When people have a say
Reviewed by M M Goel

Building a Citizens' Partnership in Democratic Governance
by George Koreth & Kiron Wadhera.
Pages 327. Rs 595

Good governance is indispensable for a democratic set-up of government. Although there is no single model of effective governance common to all regions, transparency and accountability are the two pillars of any pro-people government. These focus on providing time-bound services to citizens, make them integral part of decision making and bring them closer to government.

The authors elaborate on the example of Mexico Municipal Corporation and Minnesota's Public Health Department. They say that citizens' associations in partnership with government facilitate in combining the strategy of action and change. It also builds government's confidence in implementing need-based projects. The Partnership or Bhagidari mechanism is completely participative. It helps multi-stakeholders in discovering common ground, common interest and common problems after having consultations and holding orientation meetings with top leadership.

The study examines implementation of Bhagidari in the city-state of Delhi (having fractured authority) to improve services on a mission mode. Sheila Dikshit, former chief minister of Delhi, despite facing initial opposition from colleagues and bureaucracy, went ahead resolutely as Bhagidari connected people without impinging upon the rights of elected representatives. She motivated citizens in making Delhi a world-class city.

The model envisaged neither autocratic official behaviour nor aggressive citizens. Earlier, it was difficult to know who was responsible for what and who should be approached for a particular task. More so, no government can ignore or alienate citizens, especially when planning in India is minutely observed.

In Bhagidari, the process began with 20 RWAs and rapidly expanded to 3000 RWAs, 100 MTAs, NGOs, etc. Multi-stakeholders in small groups identified five-seven issues for initiating change. They had brain-storming sessions among representatives from all strata of the society including functionaries. The focus was on dialogue and solutions rather than on complaints, grievances or criticism. The interactive process was spread over a three-day workshop.

The model on the whole acts as a vehicle for catalysing change in mindset, attitudes and behaviour. It has led to increase in information sharing and effective communication with government. It has also led to improving quality of services like CNG, transport, power, water, infrastructure, etc.

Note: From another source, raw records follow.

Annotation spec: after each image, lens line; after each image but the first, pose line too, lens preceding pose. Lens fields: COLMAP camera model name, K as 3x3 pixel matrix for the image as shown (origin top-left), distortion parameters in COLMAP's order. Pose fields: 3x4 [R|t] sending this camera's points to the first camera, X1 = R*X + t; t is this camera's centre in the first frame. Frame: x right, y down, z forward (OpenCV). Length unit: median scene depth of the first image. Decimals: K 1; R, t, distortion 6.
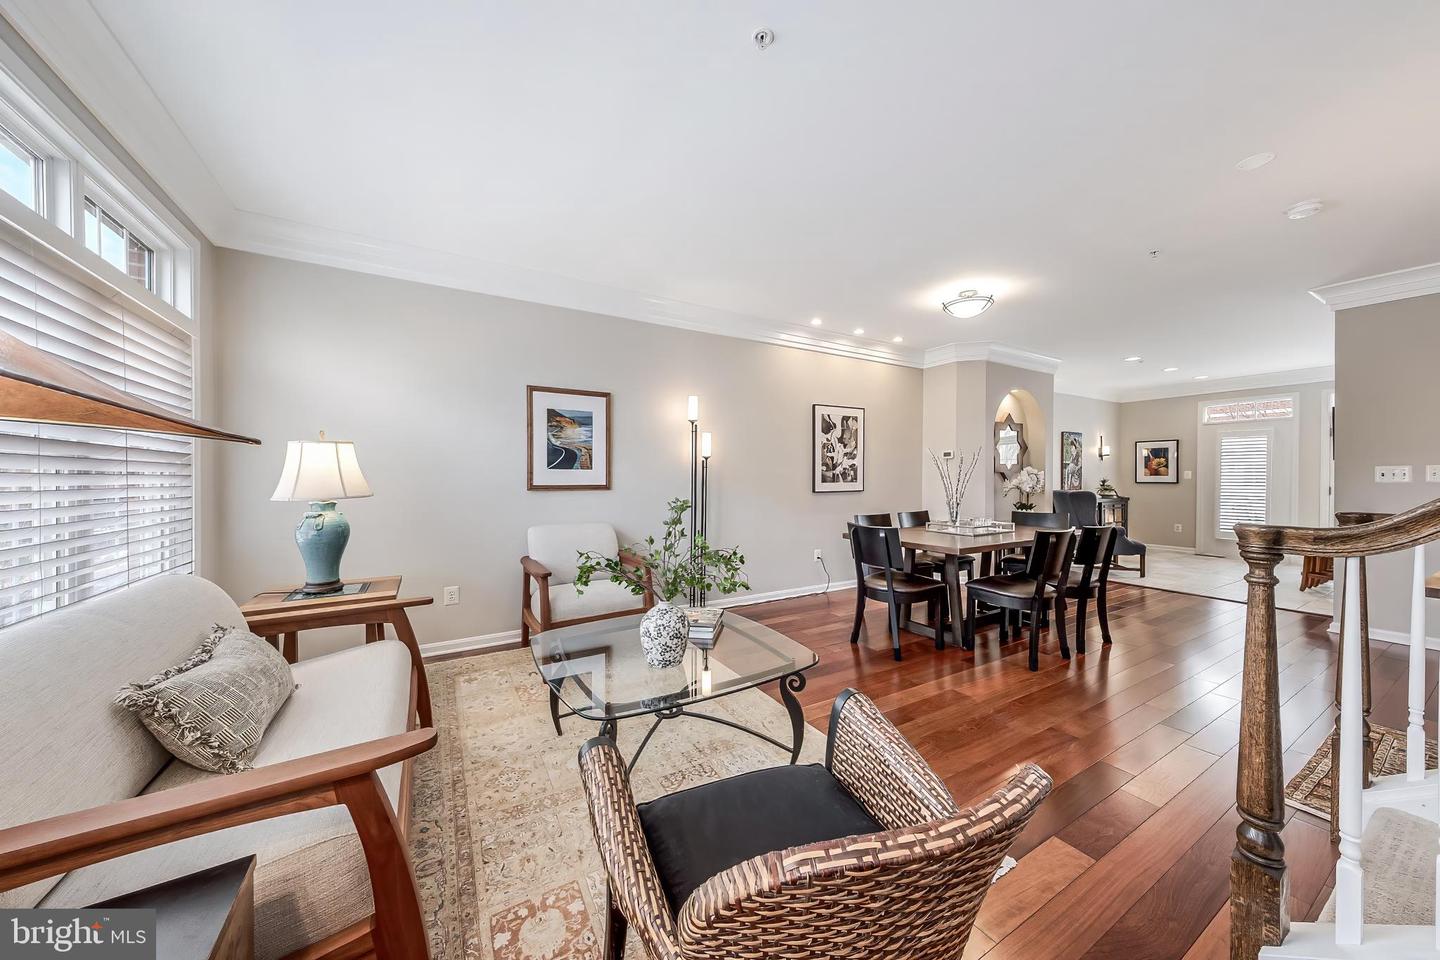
lens RADIAL K [[489.4, 0, 722.0], [0, 489.4, 484.9], [0, 0, 1]] dist [0.011485, -0.001267]
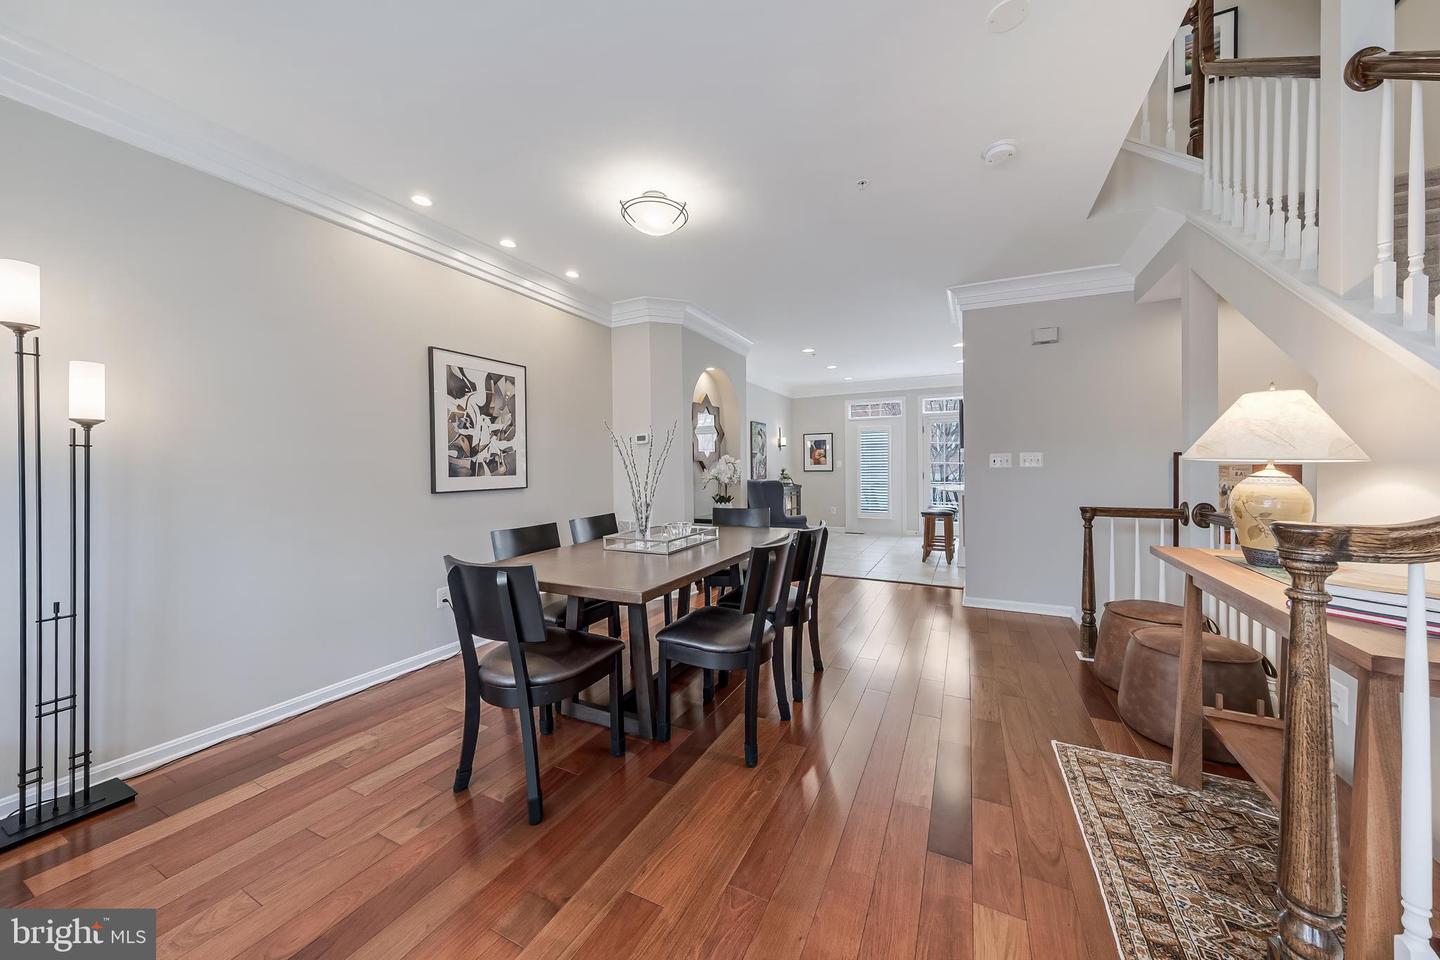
lens RADIAL K [[489.4, 0, 729.6], [0, 489.4, 471.2], [0, 0, 1]] dist [0.011485, -0.001267]
pose [[0.835231, -0.011333, 0.549783, 0.156881], [0.017307, 0.999834, -0.005682, -0.001917], [-0.549627, 0.014261, 0.835288, 0.285973]]
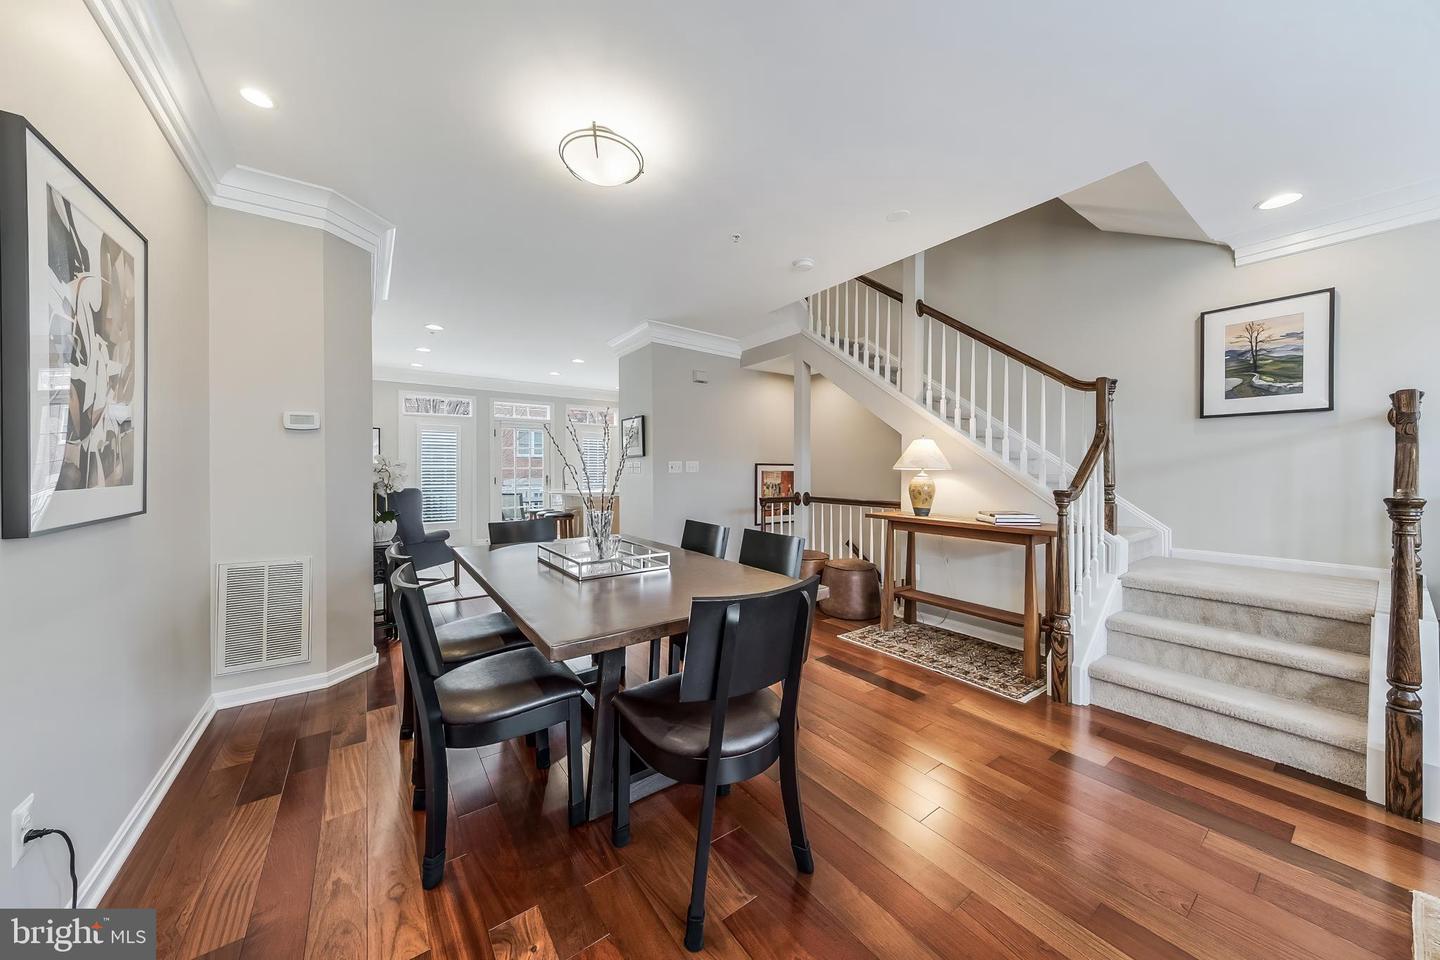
lens RADIAL K [[489.4, 0, 726.1], [0, 489.4, 470.6], [0, 0, 1]] dist [0.011485, -0.001267]
pose [[-0.102465, -0.000302, 0.994737, -0.055426], [0.017198, 0.999850, 0.002075, -0.008402], [-0.994588, 0.017320, -0.102444, 0.707708]]
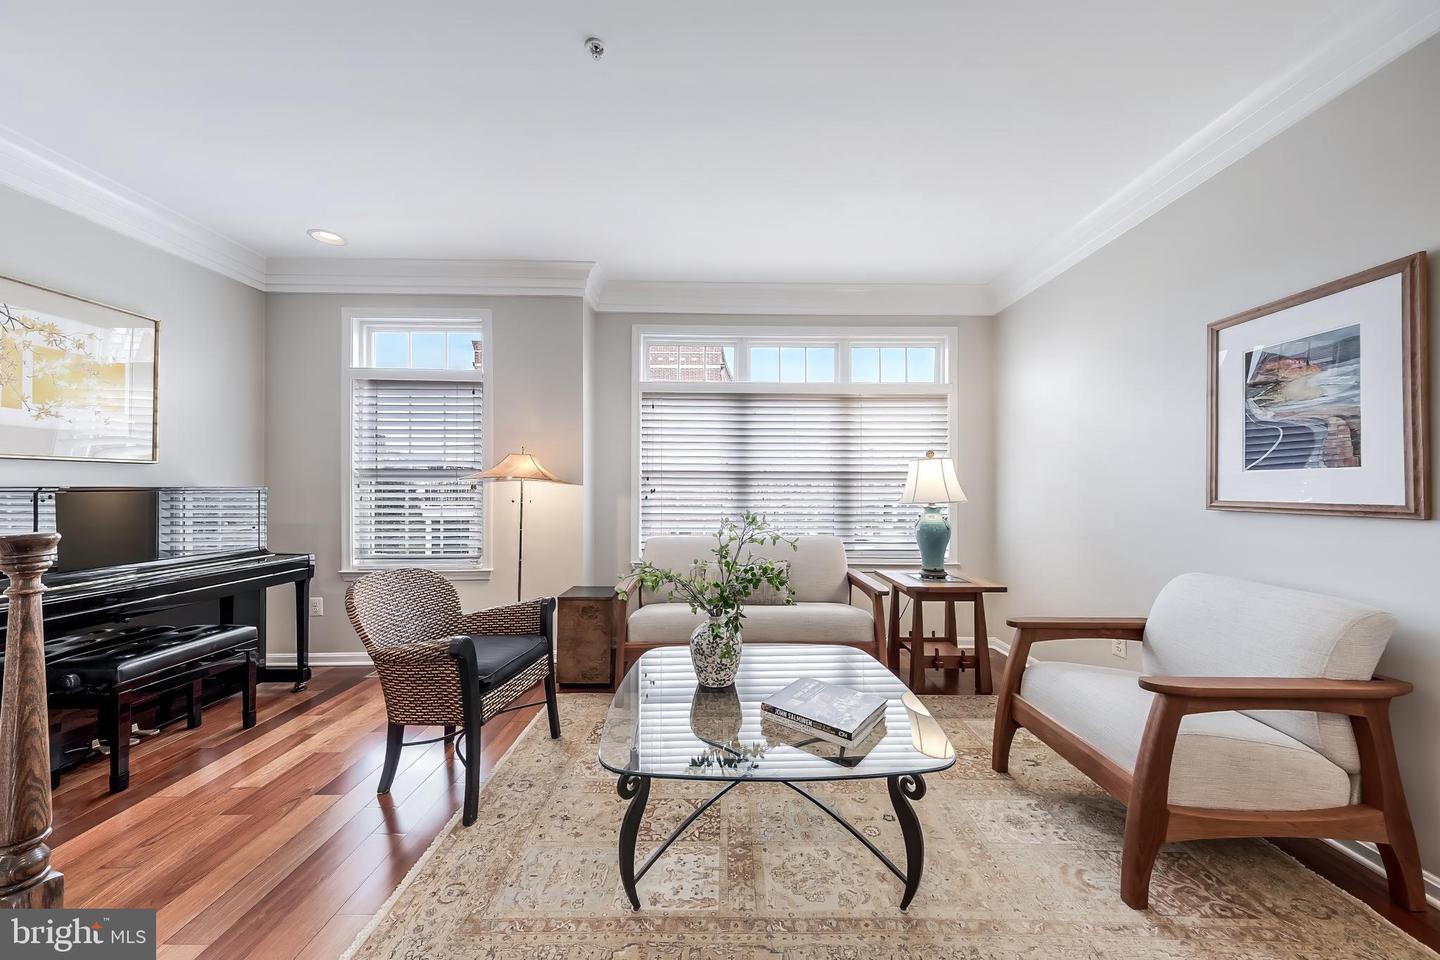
lens RADIAL K [[489.4, 0, 725.7], [0, 489.4, 484.4], [0, 0, 1]] dist [0.011485, -0.001267]
pose [[-0.499750, -0.007526, -0.866137, 0.274231], [-0.013634, 0.999907, -0.000822, -0.006498], [0.866062, 0.011399, -0.499806, 0.570553]]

This model is no longer hailed as a government program as citizens offer their time voluntarily in implementing projects. It has built a lot of credibility for itself and trust is being reflected through monthly Bhagidari magazine and FM radio. Besides, Delhi ID card issued to workshop participants gives participants a sense of pride. Government's performance and efforts of professionally-qualified citizens and officers thus builds a valuable partnership in finding solutions to problems and institutionalising the role of associations in governance.

Overall, this citizen-friendly model needs to be replicated at several other levels of governance. It requires genuine citizen empowerment and their will to interact to give shape to plans. The interactive online Modi's portals too envisage citizens and government to discuss and work towards accomplishing their aspirations.